_TASK MATERIAL:_
====
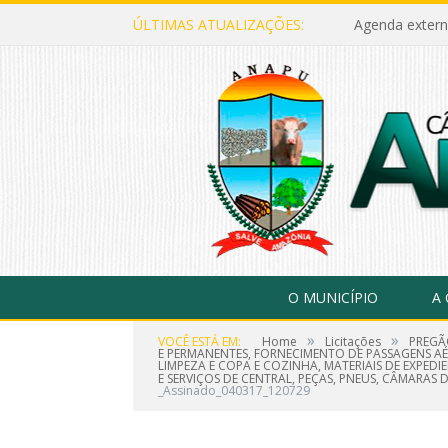
ÚLTIMAS ATUALIZAÇÕES:
Agenda extern
O MUNICÍPIO
A
»
»
VOCÊ ESTÁ EM:
Home
Licitações
PREGÃ
E PERMANENTES, FORNECIMENTO DE PASSAGENS AÉR
LIMPEZA E COPA E COZINHA, MATERIAIS DE EXPE
E SERVIÇOS DE CENTRAL, PEÇAS, PNEUS, CÂMARAS
_Assinado_040317_120729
====
_TASK GOAL:_ Could you reproduce all of the data above exactly and skip any image?

_RESPONSE AREA:_
ÚLTIMAS ATUALIZAÇÕES:
Agenda extern
O MUNICÍPIO
A
»
»
VOCÊ ESTÁ EM:
Home
Licitações
PREGÃ
E PERMANENTES, FORNECIMENTO DE PASSAGENS AÉR
LIMPEZA E COPA E COZINHA, MATERIAIS DE EXPE
E SERVIÇOS DE CENTRAL, PEÇAS, PNEUS, CÂMARAS
_Assinado_040317_120729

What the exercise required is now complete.